Beginning of Production
The next step was the need for the script’s approval from the State Committee for Cinematography. By that time Shepitko already gained a reputation of an "inconvenient" director and back in 1973 when she only raised the topic of making the film the answer from an official of the State Committee for Cinematography came back as a firm negative. The director did not make a confrontation but she also did not offer any other projects. Throughout her directing career Shepitko only started working on films if she felt that "if she does not do it, then she dies".
For help in overcoming the resistance of the authorities and the State Political Directorate, Shepitko turned to Gemma Firsova with whom she studied at VGIK who was an administrator of an association of military-patriotic films. Firsova was affected much more by the script than the novel and the same day went to the meet the Minister of Cinematography Philippe Ermash. In a conversation with the replacement of Ermash (in her memoirs Firsova did not call Boris Pavlenok by his name) Firsova said that she takes the script under her responsibility, with a lie that "everything will be fine with the State Political Directorate". Ermash’s replacement reacted skeptically to the pleas, and the subsequent process from approval to acceptance of the film’s actors, was accompanied by considerable difficulties. The main accusation was that Larissa allegedly made a "religious parable with a mystical tone" from the partisan story that which was insurrection to the atheistic Soviet cinema. Shepitko retorted that she is not religious and that a story about betrayal is antediluvian. According to her, Judas and Jesus have always existed and that if the legend connected with people then this means that it is alive in every person. Officials met Schnittke’s score with resistance and they ordered to remove the allusions to biblical texts.

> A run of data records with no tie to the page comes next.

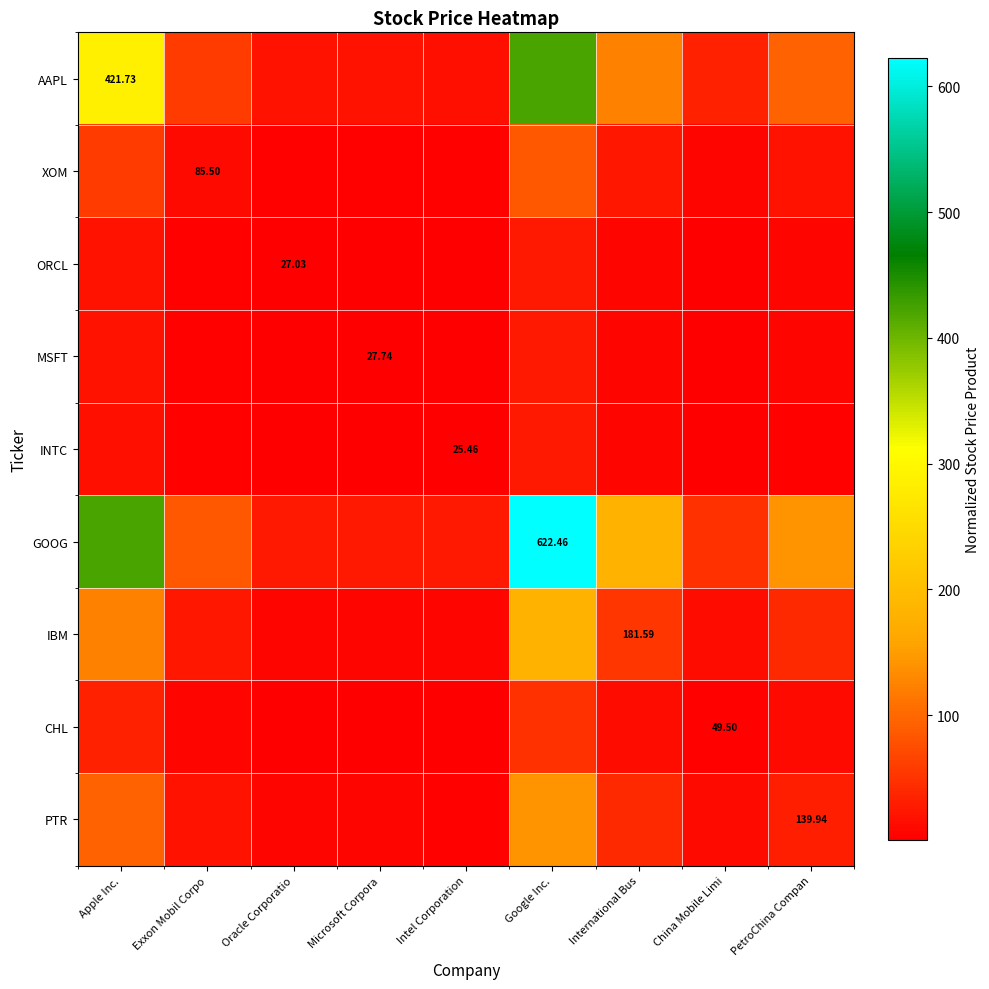

At which category is the sum across all series the highest?

Google Inc.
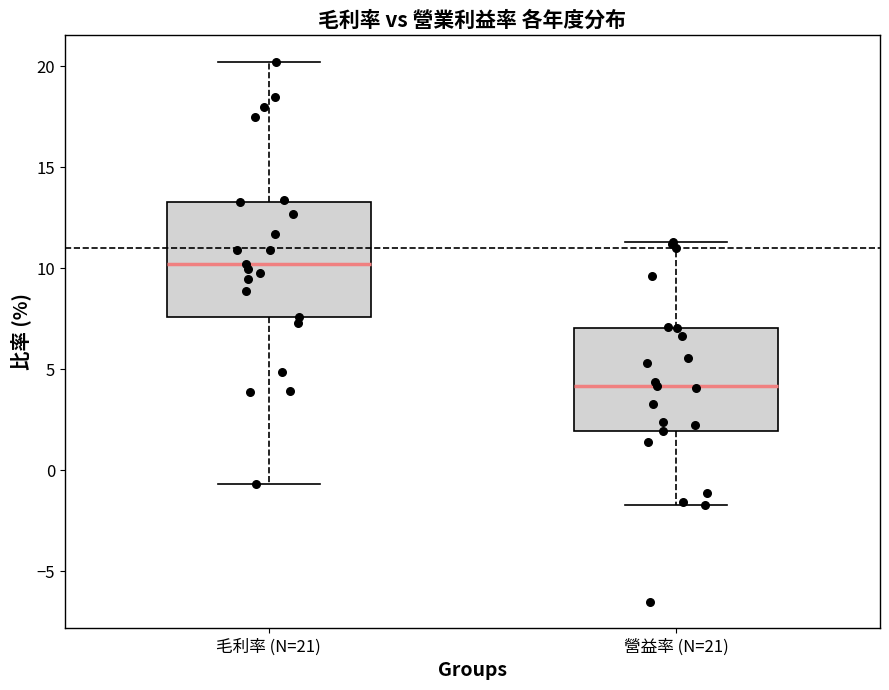

Comparing the boxes themselves (not the whiskers), which one is the tallest?

毛利率 (N=21)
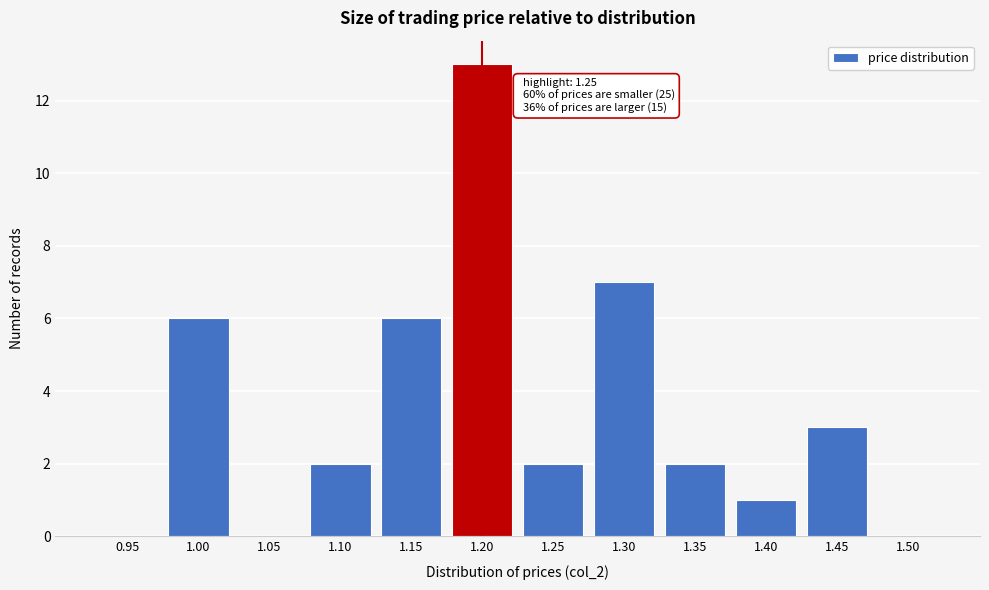

Reading right to left, extract all data points from this chart.

1.50=0	1.45=3	1.40=1	1.35=2	1.30=7	1.25=2	1.20=13	1.15=6	1.10=2	1.05=0	1.00=6	0.95=0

From the moment she read the story Sotnikov, it took Larisa Shepitko four years to prepare and to obtain permits from the authorities to start shooting the picture.
Casting
Shepitko decided to use unknown or little known actors whose past roles would not cast a shadow on their characters in The Ascent. Because of this, she had to reject Andrey Myagkov who really wanted to act in the picture. The same fate befell Nicolae Hubenko. Vladimir Vysotsky who yearned to play Rybakov and because of that experienced jealousy towards the other candidates also did not pass the selection. At the time when the castings for The Ascent were taking place, Vysotsky was starring in the film The Negro of Peter the Great The filming took place at the "Mosfilm" sound stage, adjacent to where the castings were held, and during his breaks Vysotsky often went to see what was happening at Shepitko’s sound stage.
From the beginning of the search for the actor who would play Sotnikov, Larisa Shepitko instructed Emma Baskakova, her casting assistant, to keep in mind the image of Christ, although it was impossible to mention this out loud. Boris Plotnikov, a 25-year-old actor of the Sverdlovsk Theater turned out to be the best candidate for the role according to the director, but the officials of Goskino saw in Shepitko’s plan the intention to "drag Jesus on to the Soviet screen". Plotnikov whose repertoire until then largely included the roles of magical animals, even had to be made up for the purpose of greater glorification of the character so that the artistic council would approve him for the role. The actor went through seven test shots altogether for which he always had to fly to Moscow from Sverdlovsk.